Mercedes is in hot water in Australia as the country’s consumer watchdog, the Australian Competition and Consumer Commission (ACCC), has filed a lawsuit against it.
The automaker is accused of having downplayed the risks of driving with defective Takata airbags. The ACCC alleges that Mercedes staff told customers it was “okay” to continue using vehicles that were more than six years old and that the recall was precautionary.
The ACCC asserts that consumers were exposed to potentially serious injury or death as a result of the actions Mercedes is claimed to have taken.
Read Also: South Carolina Driver Killed By Exploding Takata Airbag In Honda Accord
“These alleged representations used language which was inconsistent with the requirements of the compulsory recall notice,” the ACCC said, per Reuters.
Takata airbags are part of the world’s largest recall, affecting 100 million vehicles of numerous brands around the world.
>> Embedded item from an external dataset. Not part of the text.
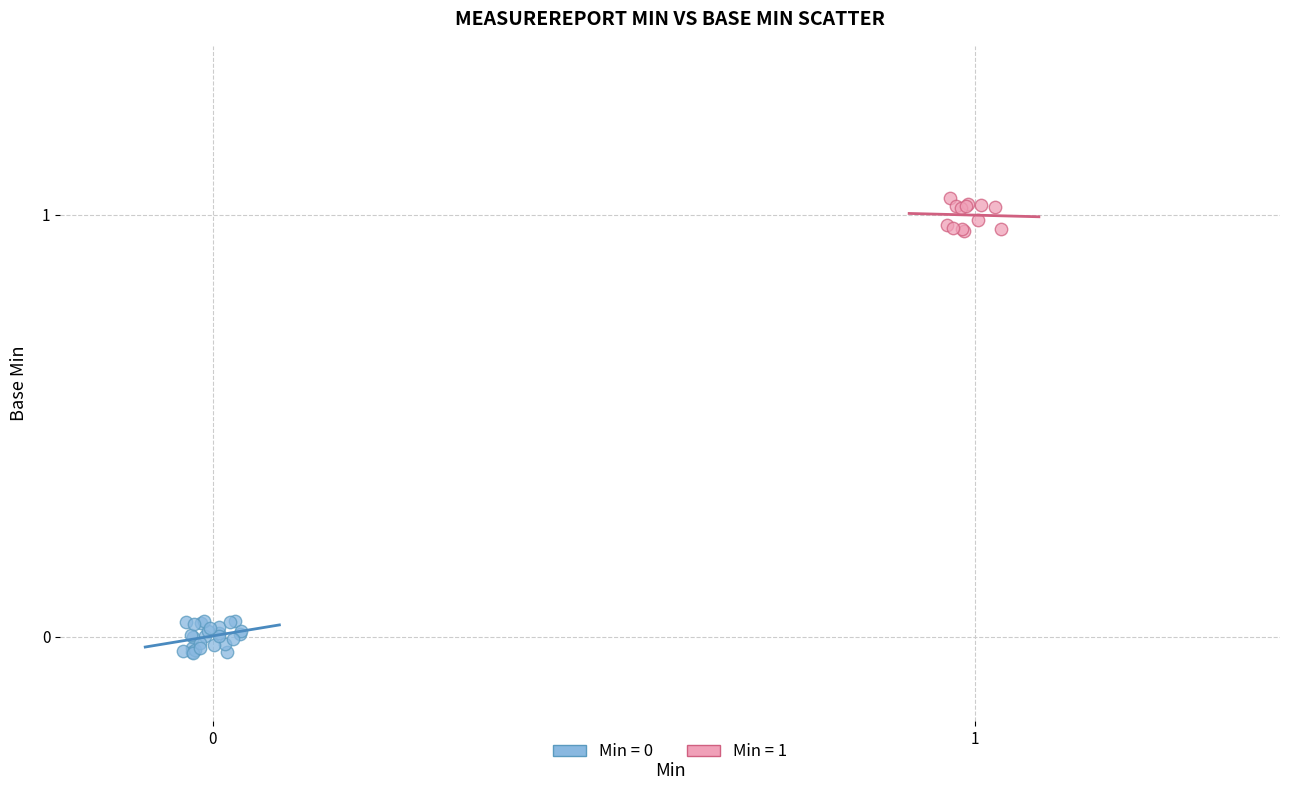

Which series contains the highest Y value?

Min = 1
The parts were found to be defective and could send deadly shrapnel flying through the cabin.
Mercedes, though, claims that its vehicles only used so-called “Beta” airbags, not the Alpha ones that were associated with the highest risk by the ACCC.
The “recall process overseen by the ACCC did not require affected Mercedes-Benz vehicles to be off the road or owners to cease driving them until the repair was undertaken,” said the company.
The ACCC counters, though, that its recall notice included both the Alpha and the Beta airbags, citing a death in Sydney that was attributed to the lower-risk part.
Daimler, Mercedes’ parent company, says it has replaced 97.7 percent of affected airbags to date and that it has cooperated with the ACCC through its investigation.